Tony Andrews was born in 1940 in Chico, California. After graduating from the University of California at Berkeley with a bachelor’s degree in Electrical Engineering, he entered Officer Training School at Lackland AFB, Texas, on September 20, 1963, and was commissioned a 2d Lt in the U.S. Air Force on December 20, 1963. Lt Andrews next completed Undergraduate Pilot Training and was awarded his pilot wings at Moody AFB, Georgia, in February 1965, followed by F-104 Starfighter Combat Crew Training from March to August 1965. His first assignment was as an F-104 pilot with the 331st Fighter Interceptor Squadron at Webb AFB, Texas, from August 1965 to February 1967. Capt Andrews then completed F-105 Thunderchief Combat Crew Training in July 1967, followed by service as an F-105 pilot with the 44th and then the 34th Tactical Fighter Squadrons at Korat Royal Thai AFB, Thailand, from August 1967 until he was forced to eject over North Vietnam and was taken as a Prisoner of War on October 17, 1967. After spending 1,976 days in captivity, he was released during Operation Homecoming on March 14, 1973. Capt Andrews was briefly hospitalized to recover from his injuries at Travis AFB, California, and then left active duty on August 24, 1973. After leaving the Air Force, Tony worked as an airline pilot with Pacific Southwest Airlines from 1973 to 1988, and then with U.S. Air from 1988 until his retirement in 2000.
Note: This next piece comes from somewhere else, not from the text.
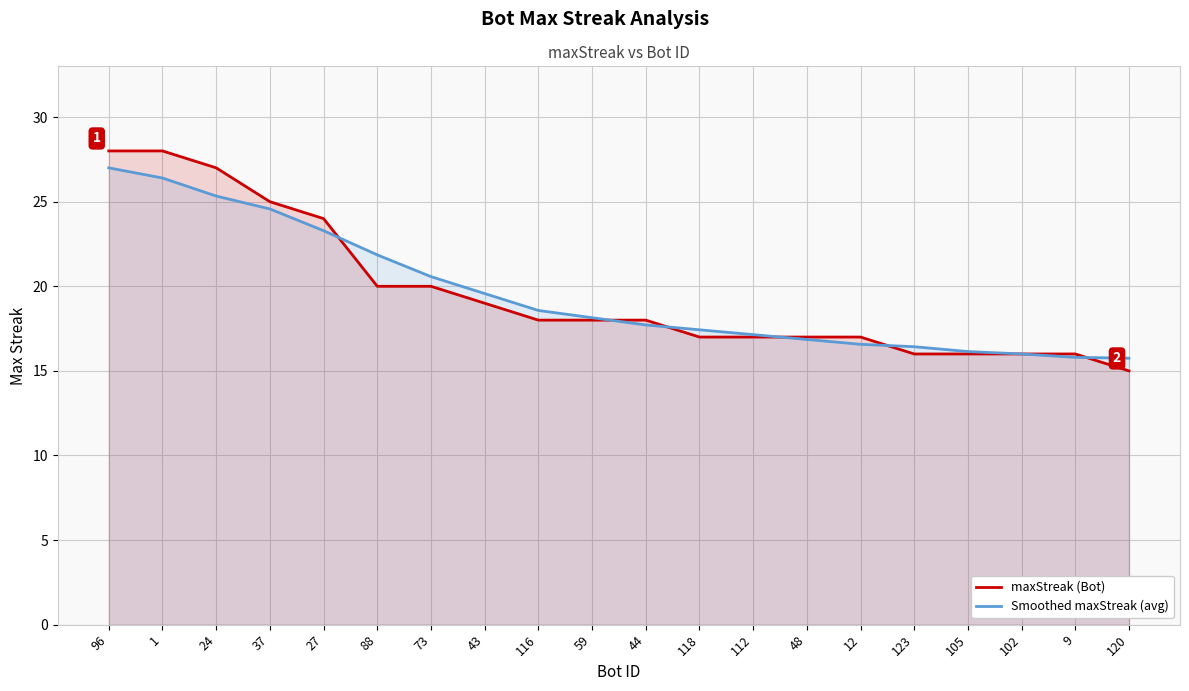

True or false: maxStreak (Bot) and Smoothed maxStreak (avg) cross at least once.

True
His 1st (of 2) Distinguished Flying Cross w/Valor Citation reads:
Captain Anthony C. Andrews distinguished himself by heroism while participating in aerial flight as an F-105 pilot over North Vietnam on 7 October 1967. On that date, Captain Andrews was a member of a twenty aircraft strike force, ordered to strike a high priority military target in North Vietnam. Despite intense anti-aircraft fire and numerous surface to air missiles, Captain Andrews dropped his ordnance with unerring accuracy which resulted in numerous rail cuts. The outstanding heroism and selfless devotion to duty displayed by Captain Andrews reflect great credit upon himself and the United States Air Force.